En el caso de Javier, esa expresión de la piedra desechada remite a una situación bastante generalizada en un buen número de seminarios en la década de los setenta: la expulsión o la invitación a dejar el seminario, porque, de acuerdo con la opinión de quienes integraban los Equipos Formadores, “fulanito” o “menganito” no tenían vocación al ministerio sacerdotal, en muchos casos, por reales o supuestas limitaciones intelectuales.

En el caso concreto de Javier —como en el de otros compañeros seminaristas— nunca tuve claro el porqué, la razón [o sin razón] de su salida…

Solo sé que concluyó sus estudios de Filosofía en el Seminario sito en la Ex Hacienda El Tecolote [donde ahora se ubican las oficinas diocesanas] en el mes de junio de 1969 y que, en compañía de Agustín Ibarría [ahora párroco de San Pedro Lagunillas] emigró a tierras chiapanecas, a la Parroquia de San Pedro y San Pablo de Chicomuselo, Chiapas, que estaba a cargo del P. Jorge Torres Gasca y que se había convertido en una especie de tierra de misión de la Diócesis de Tepic, en apoyo solidario y fraterno con la diócesis de donde provenía Don Adolfo Suárez.

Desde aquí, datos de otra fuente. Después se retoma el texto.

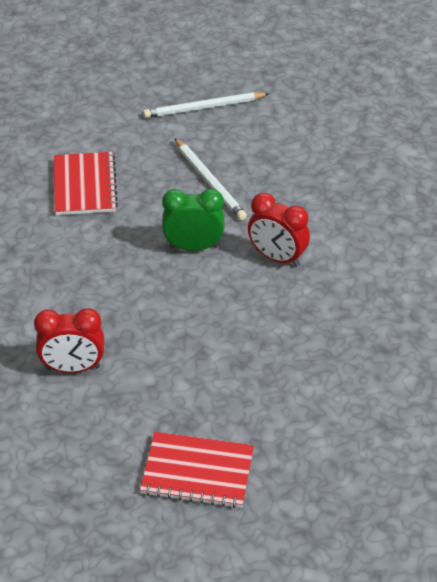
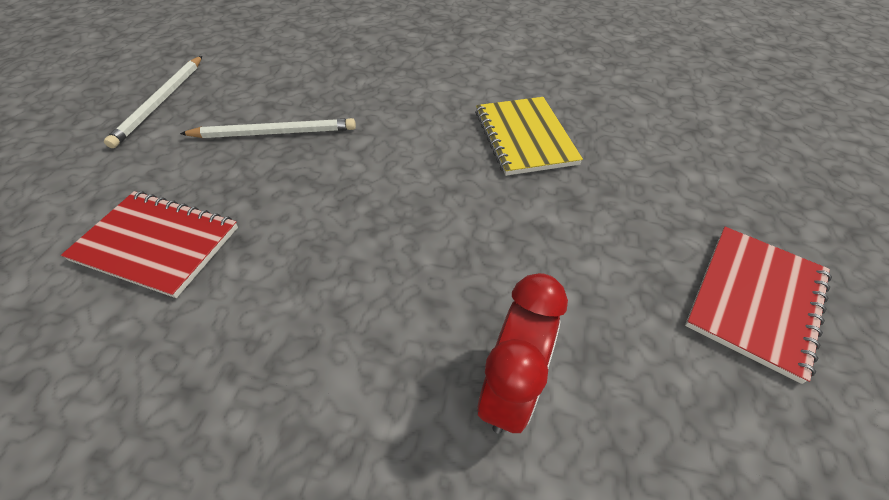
camera: 65 degrees left, 5 degrees up
(193, 247) = (363, 177): green clock -> none
(277, 257) = (428, 123): red clock -> none
(297, 318) = (524, 137): none -> yellow notebook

Y Javier —al igual que todos aquellos a quienes se nos concedió la gracia de colaborar en esa tarea, para nosotros más evangelizante que evangelizadora— experimentó los efectos del espíritu chiapaneco lascasiano de hambre y sed de justicia, que no desaparece jamás, ese espíritu que, cuando fue “desechado por los arquitectos”, le rescató, le ayudó a crecer y madurar, a hacerse pastor para su pueblo creyente, a llegar a ser “piedra angular” de esa porción del pueblo de Dios que peregrina por esas tierras en que pastores de los tamaños de Fray Bartolomé de Las Casas y el Jtatic Samuel Ruiz, entregaron su vida por la causa de ese Reino “de la verdad y de la vida, de la santidad y de la gracia, de la justicia, del amor y de la paz”; ese Reino que parece tan lejano, utópico, imposible de alcanzar y que, sin embargo, llegará a nosotros, o nosotros llegaremos a él, como hace unos días lo ha hecho Javier, ese a quien “su pueblo” llamó —con todo el cariño que expresan los diminutivos en boca de los pobres—, “Padre Javiercito”, “hermano Javiercito” hasta el momento mismo de su sepultura en el templo de San Agustín, de la parroquia de Teopisca, o, como el mismísimo Padre le habrá dicho: “Hijo, Javiercito… ¡Gracias por el servicio prestado a los más pequeños!, ¡Pasa!”